In configurations where MFA enforcement is tied to the OIDC provider rather than to SimpleHelp itself, the bypass also circumvents MFA, because the forged token can include claims indicating MFA was satisfied.

Root Cause

The root cause is improper verification of cryptographic signatures [CWE-347]. SimpleHelp treats unverified JWT claims as authoritative identity assertions. The signing key, issuer (iss), audience (aud), and expiration (exp) checks that OIDC specifications require are not enforced before the session is established.

Attack Vector

An attacker reaches the SimpleHelp web interface over the network and initiates the OIDC login flow. Instead of completing a legitimate authentication with the identity provider, the attacker submits a self-generated JWT containing claims that map to a valid technician account. SimpleHelp accepts the token, issues a session cookie, and grants the attacker technician privileges. From that session, the attacker can deploy remote support agents, push commands to managed endpoints, and pivot deeper into the environment. Refer to the Horizon3 Attack Research advisory for additional technical details and indicators.
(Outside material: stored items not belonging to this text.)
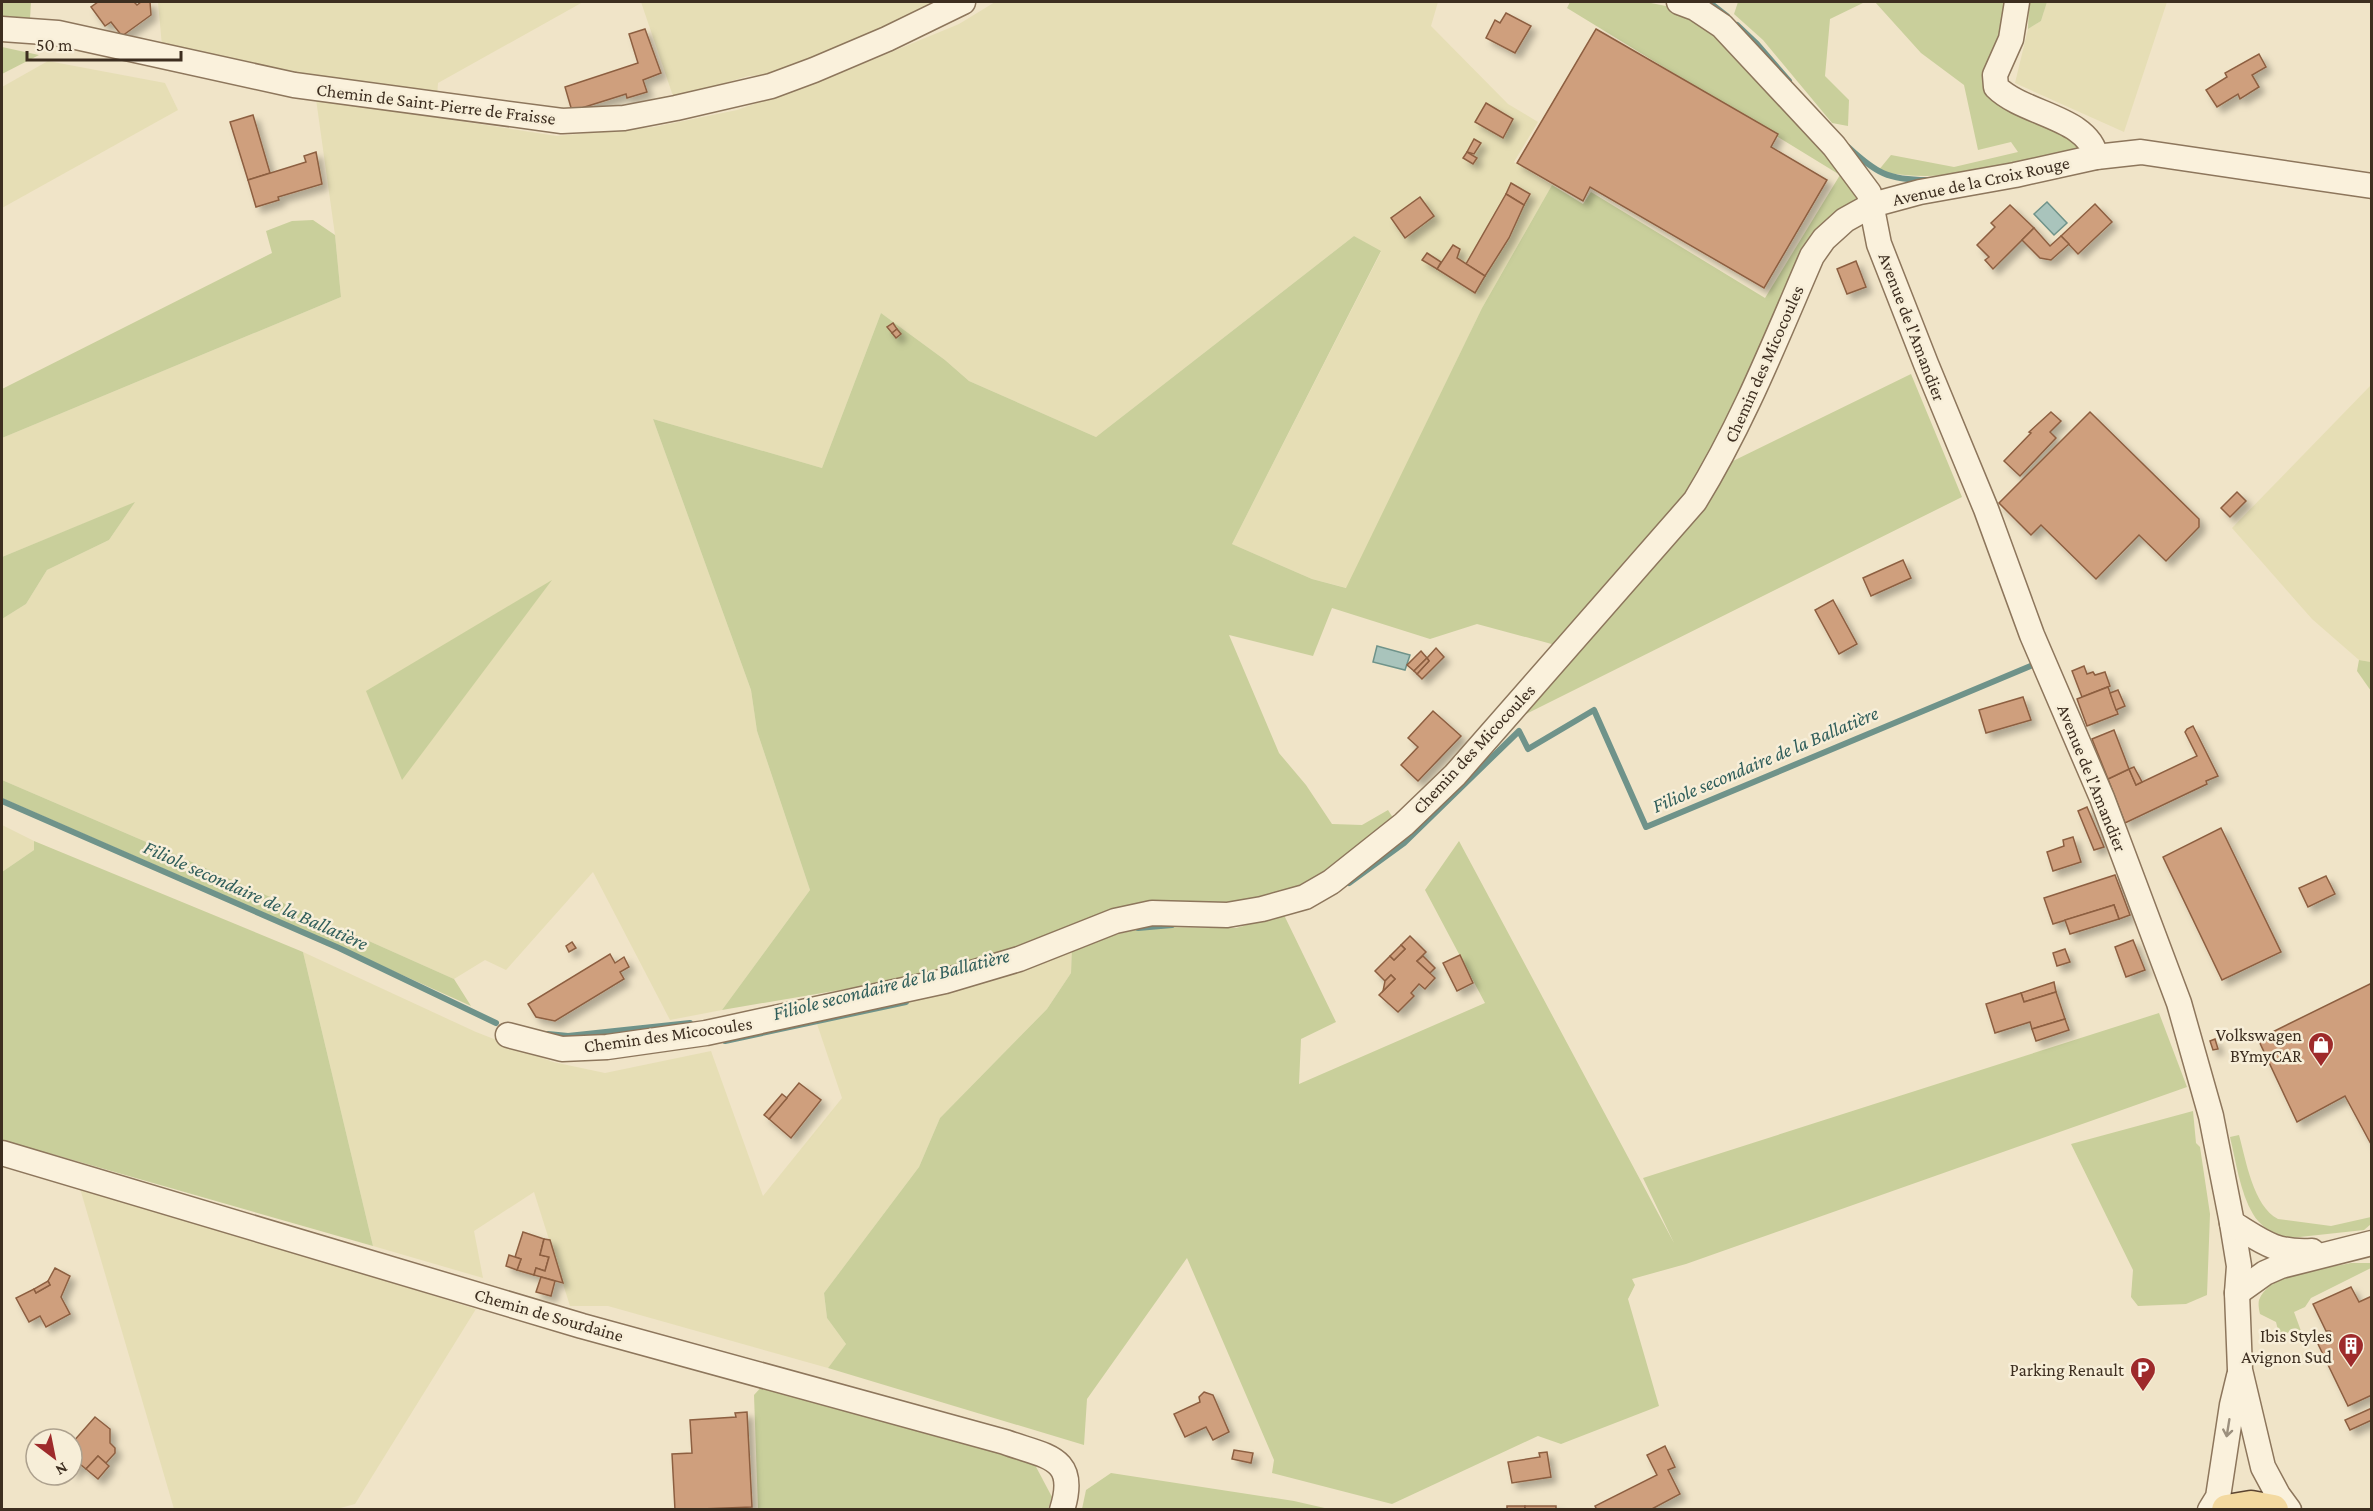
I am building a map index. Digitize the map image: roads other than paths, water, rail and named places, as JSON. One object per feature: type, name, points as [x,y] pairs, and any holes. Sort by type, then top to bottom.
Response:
[{"type":"main road","points":[[2228,1509],[2280,1505]]},
{"type":"street","name":"Chemin de Saint-Pierre de Fraisse","points":[[2,29],[58,33],[294,85],[562,121],[624,117],[676,108],[771,86],[887,39],[963,2]]},
{"type":"street","name":"Avenue de la Croix Rouge","points":[[1679,2],[1695,8],[1722,26],[1834,146],[1869,193],[1872,205],[1920,192],[2015,175],[2096,156],[2141,152],[2372,186]]},
{"type":"street","points":[[2017,2],[2012,39],[1995,75],[1996,87],[2006,98],[2073,125],[2090,140],[2096,156]]},
{"type":"street","name":"Chemin des Micocoules","points":[[508,1035],[562,1049],[608,1047],[706,1033],[945,981],[1018,959],[1115,921],[1152,914],[1227,915],[1262,909],[1305,897],[1331,882],[1404,824],[1455,774],[1695,501],[1724,454],[1746,410],[1812,256],[1824,239],[1845,220],[1872,205]]},
{"type":"street","name":"Avenue de l'Amandier","points":[[1872,205],[1884,255],[1986,509],[2032,635],[2102,798],[2179,1003],[2211,1116],[2232,1223],[2239,1266],[2237,1293],[2240,1370],[2259,1453],[2280,1505]]},
{"type":"street","name":"Chemin de Sourdaine","points":[[2,1153],[582,1326],[1005,1442],[1058,1461],[1065,1472],[1067,1486],[1064,1506]]},
{"type":"street","points":[[2232,1223],[2283,1251]]},
{"type":"street","points":[[2237,1293],[2265,1273],[2281,1266],[2372,1244]]},
{"type":"street","points":[[2239,1266],[2270,1253],[2344,1249]]},
{"type":"street","name":"Avenue de l'Amandier","points":[[2210,1509],[2218,1497],[2232,1405],[2240,1370]]},
{"type":"water","points":[[2047,202],[2067,223],[2054,235],[2034,214]]},
{"type":"water","points":[[1377,646],[1410,655],[1405,670],[1373,662]]},
{"type":"waterway","points":[[1709,2],[1727,16]]},
{"type":"waterway","points":[[1737,25],[1789,81]]},
{"type":"waterway","points":[[1848,147],[1883,173],[1914,180],[1927,180]]},
{"type":"waterway","name":"Filiole secondaire de la Ballatière","points":[[1349,883],[1404,843],[1519,731],[1528,749],[1594,710],[1646,827],[2033,665]]},
{"type":"waterway","name":"Filiole secondaire de la Ballatière","points":[[2,801],[339,948],[496,1023]]},
{"type":"waterway","name":"Filiole secondaire de la Ballatière","points":[[1138,928],[1172,925]]},
{"type":"waterway","name":"Filiole secondaire de la Ballatière","points":[[725,1041],[906,1002]]},
{"type":"waterway","name":"Filiole secondaire de la Ballatière","points":[[548,1034],[568,1036],[690,1023]]},
{"type":"place","name":"Volkswagen BYmyCAR","points":[[2321,1068]]},
{"type":"place","name":"Ibis Styles Avignon Sud","points":[[2351,1369]]},
{"type":"place","name":"Parking Renault","points":[[2143,1393]]}]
Detection Methods for CVE-2026-48558

Indicators of Compromise

  • Successful technician logins from IP addresses that do not match expected administrator or helpdesk source ranges.
  • OIDC authentication events lacking corresponding sign-in records in the upstream identity provider logs.
  • New or modified technician accounts, role assignments, or remote access sessions created outside of change windows.
  • Unexpected SimpleHelp agent deployments or command executions on managed endpoints. Review the Horizon3 IOC list for additional artifacts.

Detection Strategies

  • Correlate SimpleHelp authentication logs against identity provider sign-in logs to find sessions with no matching IdP event.
  • Alert on OIDC logins where token claims reference technician accounts but originate from anomalous user agents or geographies.
  • Monitor for sudden bursts of session creation or session reuse from a single source IP against the SimpleHelp web interface.
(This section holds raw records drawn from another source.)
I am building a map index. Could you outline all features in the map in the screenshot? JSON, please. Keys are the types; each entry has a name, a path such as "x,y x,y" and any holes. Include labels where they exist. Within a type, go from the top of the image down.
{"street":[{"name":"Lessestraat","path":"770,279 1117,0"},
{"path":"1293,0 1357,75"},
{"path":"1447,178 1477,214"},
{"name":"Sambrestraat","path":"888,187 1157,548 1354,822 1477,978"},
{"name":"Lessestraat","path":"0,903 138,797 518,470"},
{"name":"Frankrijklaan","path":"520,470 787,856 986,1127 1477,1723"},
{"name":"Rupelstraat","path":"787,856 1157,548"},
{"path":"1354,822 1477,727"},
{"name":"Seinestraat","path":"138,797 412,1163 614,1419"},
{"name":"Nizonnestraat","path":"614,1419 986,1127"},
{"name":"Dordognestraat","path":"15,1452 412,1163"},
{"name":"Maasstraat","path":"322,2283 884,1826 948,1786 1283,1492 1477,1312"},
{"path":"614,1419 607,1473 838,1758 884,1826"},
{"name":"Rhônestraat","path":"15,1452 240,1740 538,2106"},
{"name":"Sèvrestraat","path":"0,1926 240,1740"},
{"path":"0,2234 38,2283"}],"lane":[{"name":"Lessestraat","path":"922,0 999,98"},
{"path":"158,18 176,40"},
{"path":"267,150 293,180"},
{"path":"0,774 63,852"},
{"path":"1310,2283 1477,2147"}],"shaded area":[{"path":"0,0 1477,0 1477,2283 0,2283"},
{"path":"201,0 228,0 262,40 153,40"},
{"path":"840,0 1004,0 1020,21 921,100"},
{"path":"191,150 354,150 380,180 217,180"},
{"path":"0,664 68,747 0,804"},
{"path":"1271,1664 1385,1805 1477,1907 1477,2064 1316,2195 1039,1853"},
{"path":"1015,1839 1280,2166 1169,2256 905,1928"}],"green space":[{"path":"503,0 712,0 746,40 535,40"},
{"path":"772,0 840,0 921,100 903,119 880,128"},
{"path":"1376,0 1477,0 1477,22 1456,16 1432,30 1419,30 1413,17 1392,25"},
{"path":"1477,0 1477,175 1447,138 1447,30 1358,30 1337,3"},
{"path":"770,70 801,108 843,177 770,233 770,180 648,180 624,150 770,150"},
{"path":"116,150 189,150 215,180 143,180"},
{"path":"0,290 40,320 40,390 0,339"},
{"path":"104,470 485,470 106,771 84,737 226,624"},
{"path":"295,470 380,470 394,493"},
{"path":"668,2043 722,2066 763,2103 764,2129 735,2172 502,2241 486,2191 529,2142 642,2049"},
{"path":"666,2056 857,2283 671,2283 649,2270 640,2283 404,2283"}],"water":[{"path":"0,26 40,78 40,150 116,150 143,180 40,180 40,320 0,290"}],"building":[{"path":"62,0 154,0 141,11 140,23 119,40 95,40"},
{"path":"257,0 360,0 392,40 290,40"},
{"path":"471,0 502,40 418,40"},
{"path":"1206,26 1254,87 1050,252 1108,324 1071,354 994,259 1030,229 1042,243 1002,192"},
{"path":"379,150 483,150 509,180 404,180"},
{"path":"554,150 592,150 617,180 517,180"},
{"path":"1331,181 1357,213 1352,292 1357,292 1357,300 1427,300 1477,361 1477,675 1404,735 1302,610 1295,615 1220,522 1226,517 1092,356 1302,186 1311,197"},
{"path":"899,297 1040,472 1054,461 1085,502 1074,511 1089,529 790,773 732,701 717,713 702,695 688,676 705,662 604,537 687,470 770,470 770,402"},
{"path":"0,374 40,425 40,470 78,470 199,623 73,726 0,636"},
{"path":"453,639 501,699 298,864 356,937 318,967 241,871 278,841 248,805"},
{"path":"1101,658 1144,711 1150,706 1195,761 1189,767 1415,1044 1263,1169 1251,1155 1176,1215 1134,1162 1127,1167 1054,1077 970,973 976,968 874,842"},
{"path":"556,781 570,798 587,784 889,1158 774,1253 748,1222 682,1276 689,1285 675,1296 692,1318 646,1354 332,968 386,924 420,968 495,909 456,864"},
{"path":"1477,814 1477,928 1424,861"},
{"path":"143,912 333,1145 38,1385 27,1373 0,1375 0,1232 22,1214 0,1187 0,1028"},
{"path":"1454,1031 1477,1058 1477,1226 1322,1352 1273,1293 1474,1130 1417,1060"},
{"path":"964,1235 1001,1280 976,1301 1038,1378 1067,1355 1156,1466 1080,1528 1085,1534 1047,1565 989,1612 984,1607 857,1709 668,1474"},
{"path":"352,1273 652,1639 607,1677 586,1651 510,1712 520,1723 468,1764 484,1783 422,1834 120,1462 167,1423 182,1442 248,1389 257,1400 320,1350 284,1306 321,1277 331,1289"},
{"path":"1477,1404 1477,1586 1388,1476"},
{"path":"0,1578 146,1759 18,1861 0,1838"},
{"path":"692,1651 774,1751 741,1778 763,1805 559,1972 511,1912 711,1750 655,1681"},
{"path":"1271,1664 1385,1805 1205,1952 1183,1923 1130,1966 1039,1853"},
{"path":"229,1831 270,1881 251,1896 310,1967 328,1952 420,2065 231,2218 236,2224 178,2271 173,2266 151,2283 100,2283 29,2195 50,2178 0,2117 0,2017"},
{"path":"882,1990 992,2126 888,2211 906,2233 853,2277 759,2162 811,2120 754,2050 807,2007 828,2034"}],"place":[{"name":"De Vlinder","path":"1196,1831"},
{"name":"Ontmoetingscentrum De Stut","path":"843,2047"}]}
Monitoring Recommendations

  • Enable verbose authentication logging on the SimpleHelp server and forward logs to a centralized SIEM or data lake.
  • Track remote support session initiation, file transfers, and command execution for behavioral anomalies on endpoints managed by SimpleHelp.
  • Baseline normal technician login times, source networks, and accessed endpoints, and alert on deviations.

How to Mitigate CVE-2026-48558

Immediate Actions Required

  • Upgrade SimpleHelp to a fixed release as documented in the SimpleHelp Security Update May 2026 and SimpleHelp Release News.
  • Audit all technician accounts, active sessions, API tokens, and recent remote support sessions for unauthorized activity.
  • Rotate technician credentials and any OIDC client secrets associated with the SimpleHelp integration.
  • Restrict network access to the SimpleHelp administrative interface to trusted management networks until patched.

Patch Information

SimpleHelp has issued fixed builds that correctly verify OIDC identity token signatures, issuer, audience, and expiration before establishing a session. Administrators should review the vendor's security update notice to identify the exact fixed version for their deployment branch and apply it to all SimpleHelp server instances, including any pre-release 6.0 installations.

Workarounds

  • Disable OIDC authentication on SimpleHelp until the patched build is deployed, and rely on local authentication with strong passwords and MFA.
  • Place the SimpleHelp server behind a reverse proxy or VPN that enforces independent authentication before requests reach the OIDC endpoint.
  • Apply firewall rules that limit inbound access to the SimpleHelp web interface to known administrator source IP ranges.

Disclaimer: This content was generated using AI. While we strive for accuracy, please verify critical information with official sources.